** Opening TEXT PROVIDED block **
Category: software development

  • Testers Shouldn’t Stick to Specs

    Jennifer Bedell wrote recently at PMStudent about testers goldplating projects. Definitely an interesting read. And pretty hot discussion under the post too.

    I’d say the post is written in defense of scope. Jennifer points that testers should test against the specification only because when they step out of the specs it becomes goldplating. In other words quality assurance should verify only whether a product is consistent with requirements.

    That’s utterly wrong.

    It might work if we worked with complete and definite specifications. Unfortunately we don’t. And I mean we don’t ever work one of these. They just don’t exist. What we work with is incomplete vague and ambiguous.

    And yes, you can deliver software which sticks perfectly to specs and at the same time is unusable piece of crap.

    You should actually encourage testers to get out of the box (specifications) and wander free through the application using every weirdest scenario they can think of. Why? Because your beloved users won’t follow specs. They won’t read it. They won’t even care whether there is something called with the name. This is artificial artifact created to make discussion between product manager and developers easier. Users couldn’t care less about specs.

    This means they don’t use application in a way which was specified in requirements, user stories or whatever you happen to create. They use the app using all kinds of approaches, even the weirdest ones. You don’t want to face it unprepared. So forget about damn specs when testing and try everything you can think of (and some of that you can’t).

    I’ll go even further: forget about test cases too if you happen to have them. OK, forget about them during the first iteration of tests, because you have more than one, don’t you? The reason is exactly the same as above.

    And yes, I can imagine some extreme bugs which will be submitted because of this approach. Bugs which would take years to fix and they are so unlikely to appear in real life it would be plain stupid to fix them. This only means you should monitor incoming stream of bugs, hand-pick these few you aren’t going to fix and throw them out.

    This isn’t a reason to consciously decrease quality by sticking to specs during testing.
** Closing TEXT PROVIDED block **
** Opening EXERCISE DATA block **
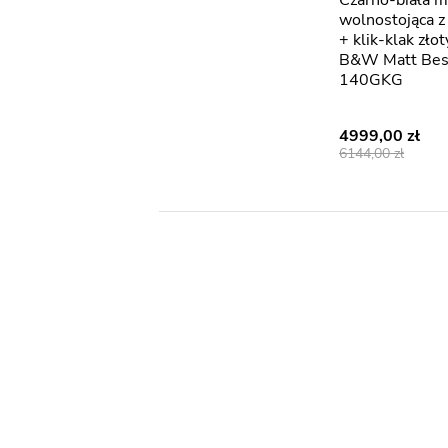
Czarno-biała matowa wanna
wolnostojąca 
+ klik-klak zł
B&W Matt Be
140GKG
4999,00
6144,00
** Closing EXERCISE DATA block **
## DIRECTIVE A
In the post about testers and specs, why does the writer say testers should go beyond the specification when testing? Answer in one to three sentences.
## DIRECTIVE B
In the post on testers and specs, turn the paragraph that begins "You should actually encourage testers" into a short bulleted list that keeps its main points.
## DIRECTIVE C
According to the post about testers and specs, where did Jennifer Bedell write about testers goldplating projects?

## EXPECTED ANSWER A
Users don't follow specs, read them, or care whether they exist. They use the application in all kinds of ways, including the weirdest ones. Testing beyond the specification means the team isn't caught unprepared by that.

## EXPECTED ANSWER B
- Encourage testers to step outside the specifications and explore the application freely, trying the strangest scenarios they can think of.
- Users won't follow the specs, won't read them, and won't care whether they exist.
- Specs are an artificial artifact meant to make discussion between the product manager and developers easier.

## EXPECTED ANSWER C
At PMStudent.